Consequently, HCMC leaders view science, technology, innovation and the digital economy as the foundation of future development.

If Ho Chi Minh City sustains average annual GRDP growth of 10 percent between 2026 and 2035, its economy could reach approximately US$310 billion by 2035, creating the basis for a highly developed, modern and livable metropolis.

Reforming institutions is the first step toward transforming the city's growth model. Technology alone cannot drive change without supportive policies and governance. Ho Chi Minh City is well-positioned to capitalize on a rare opportunity as longstanding institutional barriers and transport infrastructure constraints are gradually eased. The city's growing autonomy, reflected in the principle of "local authorities decide, implement and take responsibility," has already been reinforced through special mechanisms covering urban rail development and the International Financial Center.

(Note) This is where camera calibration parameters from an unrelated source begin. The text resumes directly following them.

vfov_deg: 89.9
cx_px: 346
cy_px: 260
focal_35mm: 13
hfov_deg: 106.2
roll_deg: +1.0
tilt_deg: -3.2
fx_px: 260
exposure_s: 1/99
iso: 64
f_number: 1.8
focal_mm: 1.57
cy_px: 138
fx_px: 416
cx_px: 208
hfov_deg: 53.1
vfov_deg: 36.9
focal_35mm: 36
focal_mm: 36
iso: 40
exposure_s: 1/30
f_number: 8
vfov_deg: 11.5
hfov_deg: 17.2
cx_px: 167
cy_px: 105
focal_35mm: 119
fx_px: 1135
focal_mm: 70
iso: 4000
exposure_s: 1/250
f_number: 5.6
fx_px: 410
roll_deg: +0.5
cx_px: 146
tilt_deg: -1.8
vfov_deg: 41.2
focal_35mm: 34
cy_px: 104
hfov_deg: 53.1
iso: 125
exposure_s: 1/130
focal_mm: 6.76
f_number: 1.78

Ho Chi Minh City is also hoping the National Assembly will soon approve the proposed Special Urban Law, which would establish a comprehensive legal framework tailored to governing a metropolitan area of its scale and complexity.

To support its long-term vision, the article proposes four strategic priorities.

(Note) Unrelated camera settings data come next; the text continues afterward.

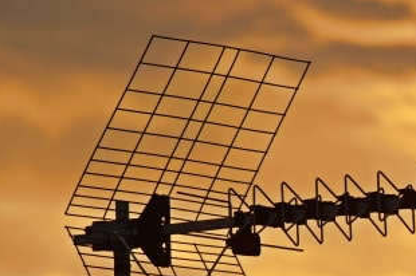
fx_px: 7030
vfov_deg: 2.3
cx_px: 356
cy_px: 245
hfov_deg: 3.4
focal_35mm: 609
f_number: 7.1
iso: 100
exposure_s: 1/80
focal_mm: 210
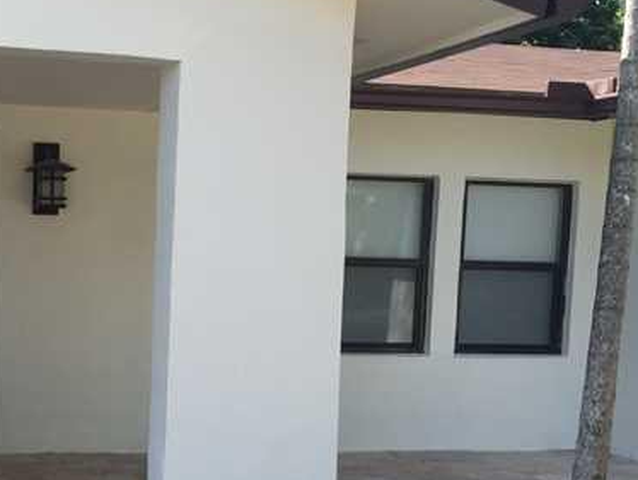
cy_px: 357
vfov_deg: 23.4
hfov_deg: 30.2
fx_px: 1143
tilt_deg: -3.7
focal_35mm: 62
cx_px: 97
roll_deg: -2.6
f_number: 2.2
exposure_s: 1/527
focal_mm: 4.15
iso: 32
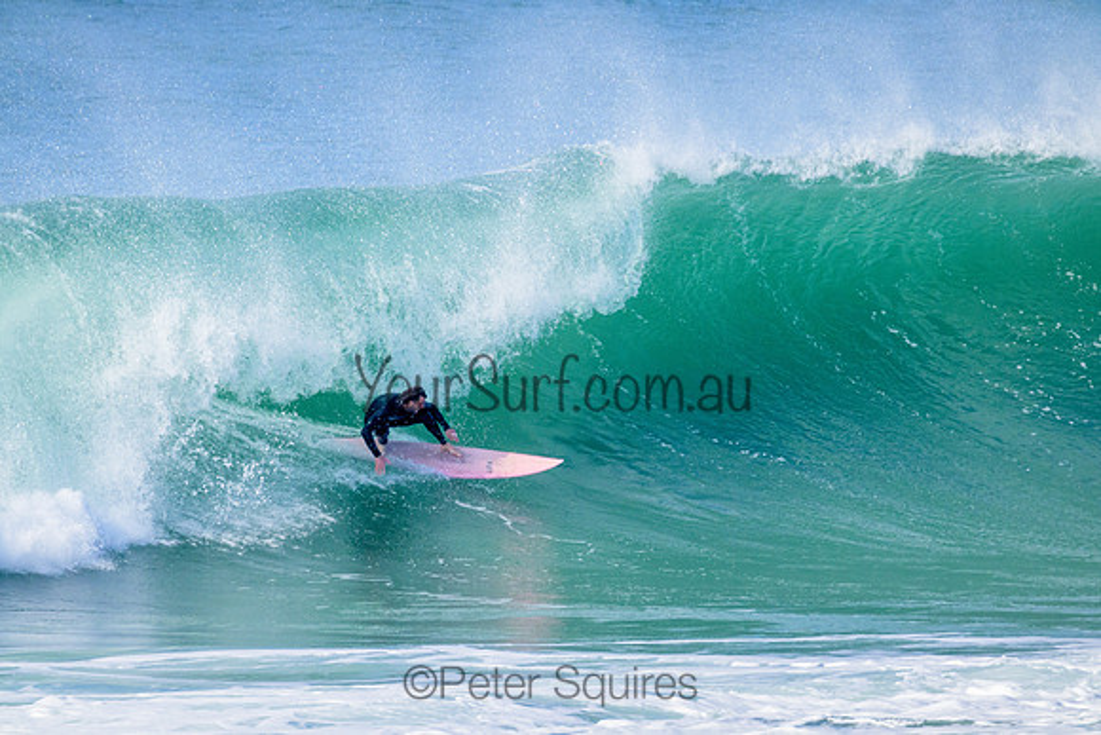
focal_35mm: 800
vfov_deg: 1.7
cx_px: 550
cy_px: 368
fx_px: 24471
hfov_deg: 2.6
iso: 2000
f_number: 11
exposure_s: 1/2000
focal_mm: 800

The first is to build stronger institutions and public confidence by effectively implementing the proposed Special Urban Law and translating Party Resolutions No. 57-NQ/TW and No. 68-NQ/TW into concrete action. It also recommends piloting breakthrough regulatory frameworks for fintech, artificial intelligence and the International Financial Center.

The second is to accelerate investment in strategic infrastructure, including transport connectivity, regional logistics, urban rail systems, digital infrastructure and renewable energy.

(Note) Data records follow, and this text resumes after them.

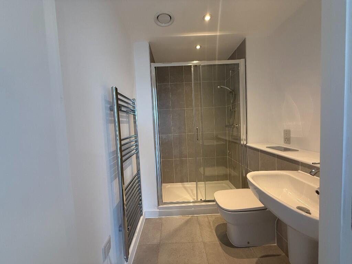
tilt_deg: -2.8
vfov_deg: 85.7
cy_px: 132
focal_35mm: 14
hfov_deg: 102.1
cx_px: 176
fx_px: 142
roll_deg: +2.6
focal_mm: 2.22
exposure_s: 1/100
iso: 160
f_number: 2.2
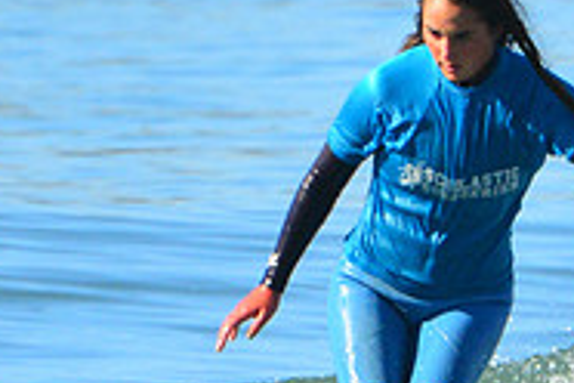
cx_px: 380
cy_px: 330
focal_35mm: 1718
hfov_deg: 1.2
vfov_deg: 0.8
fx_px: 27390
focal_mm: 550
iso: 1250
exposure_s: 1/800
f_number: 13
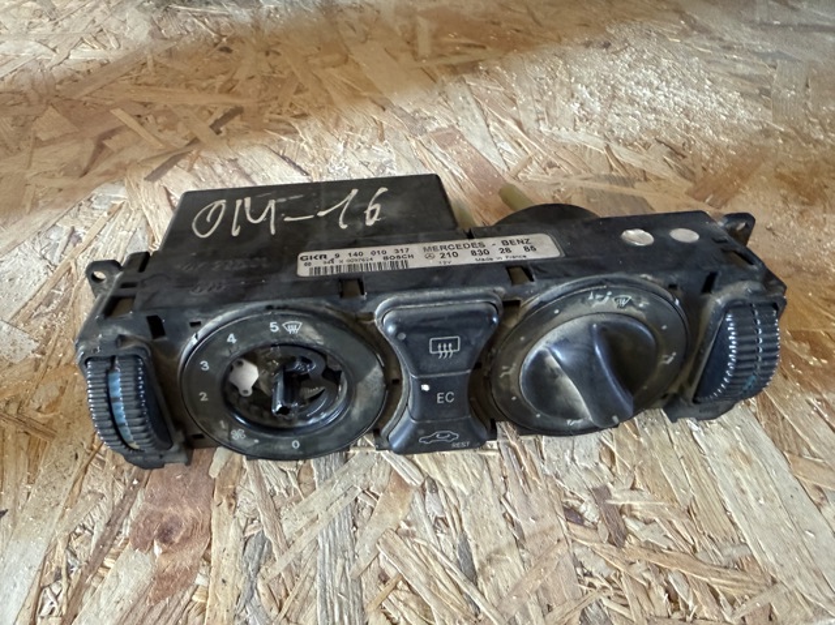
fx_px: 578
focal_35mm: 24
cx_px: 418
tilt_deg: -43.9
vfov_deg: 56.8
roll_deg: +1.1
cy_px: 312
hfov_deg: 71.6
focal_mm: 2.22
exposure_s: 1/60
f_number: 2.2
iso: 640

The third is to restructure the city's economy around high-value industries such as semiconductors, biotechnology, smart logistics and financial services while advancing the International Financial Center and the Cai Mep Ha Free Trade Zone.

The fourth is to cultivate a world-class workforce by deepening collaboration among industry, universities and research institutions and attracting leading domestic and international talent, including overseas Vietnamese experts.

Ho Chi Minh City is transitioning from a capital-driven economy to a knowledge-based growth model that places greater emphasis on productivity, innovation and technology, with the long-term goal of becoming Southeast Asia's leading technology, finance and startup hub.

The proposed Special Urban Law is expected to provide the stable and comprehensive institutional foundation needed to unlock the city's competitive advantages in the decades ahead.

Throughout its development, Ho Chi Minh City has combined dynamism and innovation with a strong commitment to social solidarity. While pioneering new economic models and institutional reforms, the city has consistently advanced poverty reduction programs, cared for people with meritorious service, supported workers and expanded its social welfare system.

From assisting vulnerable groups within the city to supporting other provinces and cities during times of hardship, Ho Chi Minh City has forged a distinctive development model, one that places people at its center, draws strength from practical experience and makes compassion the foundation of the resilience of the city that bears President Ho Chi Minh's name.